I think that's a very interesting layout. Lots of switching opportunity. You've got a long twice around mainline. You've got a few passing sidings, which is also good. You don't mention it, but it appears that all the track will be on 1 level with no grade changes. That should make it easy to construct the benchwork and track support.

The one thing I would change, if I were you, is the ladder in the Interchange/Ferry track area. The way you've got it right now, you've got a several "S" curves in your ladder. I would change that to a more standard ladder arrangement like you have in your main yard. You generally want to minimize "S" curves in your layout.

You don't mention where the entrance is to your room. I assume from your design that its on the left and you'll have a lift out section there, since you've obviously simplified that area of the layout.

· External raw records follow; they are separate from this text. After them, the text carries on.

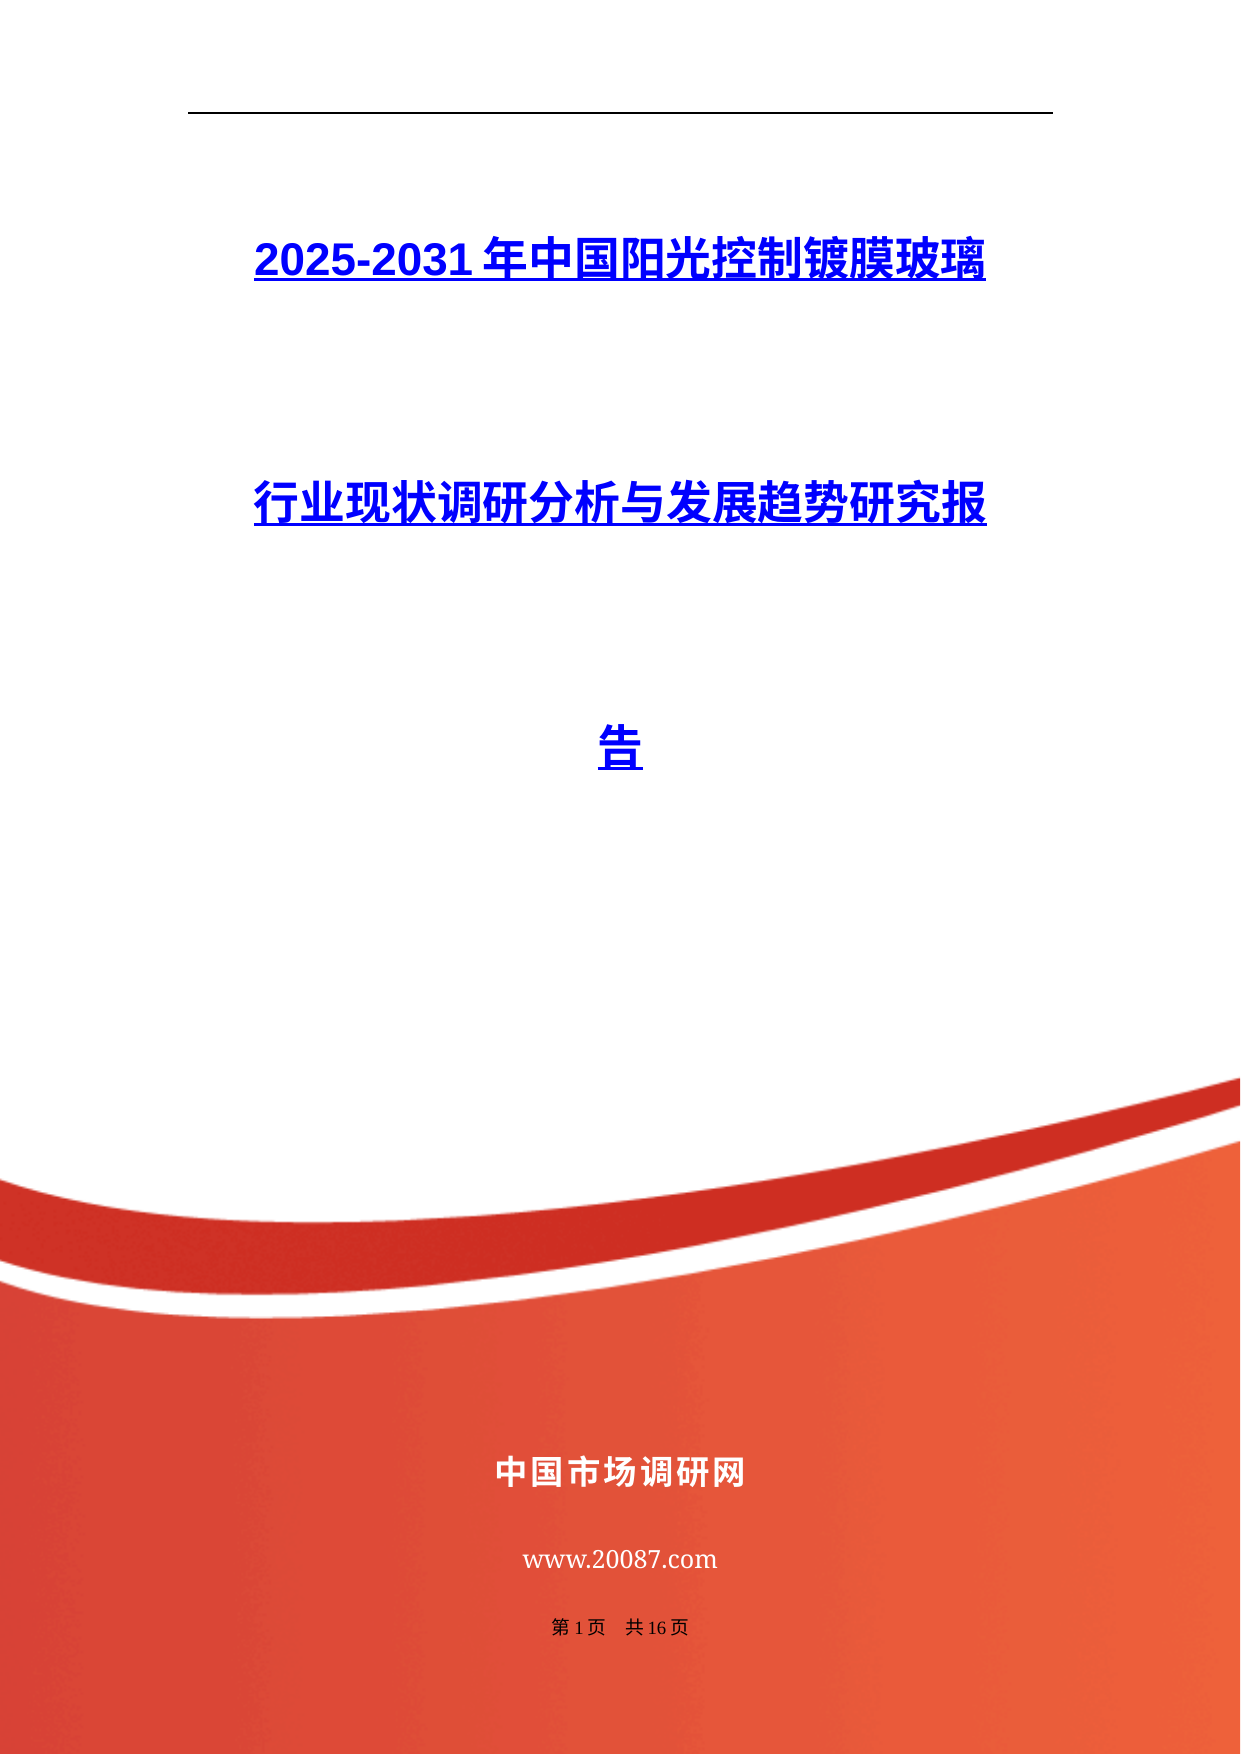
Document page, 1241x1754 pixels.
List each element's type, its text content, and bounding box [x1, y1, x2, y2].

picture [0, 1006, 1241, 1754]
table_header 2025-2031年中国阳光控制镀膜玻璃行业现状调研分析与发展趋势研究报告 [188, 207, 1053, 871]
text www.20087.com [187, 1526, 1053, 1591]
subtitle 中国市场调研网 [187, 1437, 1053, 1502]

Looking forward to seeing this built.

Mark


----------



## JoeG (Feb 3, 2013)

Mark VerMurlen said:


> I think that's a very interesting layout. Lots of switching opportunity. You've got a long twice around mainline. You've got a few passing sidings, which is also good. You don't mention it, but it appears that all the track will be on 1 level with no grade changes. That should make it easy to construct the benchwork and track support.
> 
> The one thing I would change, if I were you, is the ladder in the Interchange/Ferry track area. The way you've got it right now, you've got a several "S" curves in your ladder. I would change that to a more standard ladder arrangement like you have in your main yard. You generally want to minimize "S" curves in your layout.
> 
> ...


Thank you for your input, this layout will be one level with no grades. You're right I do need to fix the S curves. I was having trouble figuring out how I want to set that area up. I was thinking the barge will be the two tracks closer to the middle of the room and the two tracks inward will be the offloading tracks. When the barge tracks were empty I was going to have that section be on a piano hinge where it could placed down and out of the way. Also, I did forget to mention that the area to the left will be my entrance with a lift out. The doors will be the length of that simplified area.


----------



## CTValleyRR (Jul 26, 2014)

I think that's a nice plan, and you'll have fun building and operating it.

A couple of things to consider:
1) I agree with Mark on the S curves. I also wonder about those pink track sections. Are they highlighted that way because they exceed your minimum curve radius? If so, I would address that as well.
2) Everything goes in the same direction: always counterclockwise (although you could run clockwise, too). You might be able to incorporate a flat Y using a double slip turnout in place of a crossing on the right side.


----------



## JoeG (Feb 3, 2013)

CTValleyRR said:


> I think that's a nice plan, and you'll have fun building and operating it.
> 
> A couple of things to consider:
> 1) I agree with Mark on the S curves. I also wonder about those pink track sections. Are they highlighted that way because they exceed your minimum curve radius? If so, I would address that as well.
> 2) Everything goes in the same direction: always counterclockwise (although you could run clockwise, too). You might be able to incorporate a flat Y using a double slip turnout in place of a crossing on the right side.


This program lets you select the minimum radius you want on your layout. I think I picked 20 or 22 so the pink just means that I am under that. I don't think I went under 18 or 19 on those sections.

That is a good point about placing a wye in. I was going to run engines in a consist to combat that issue if I didn't have a wye.


----------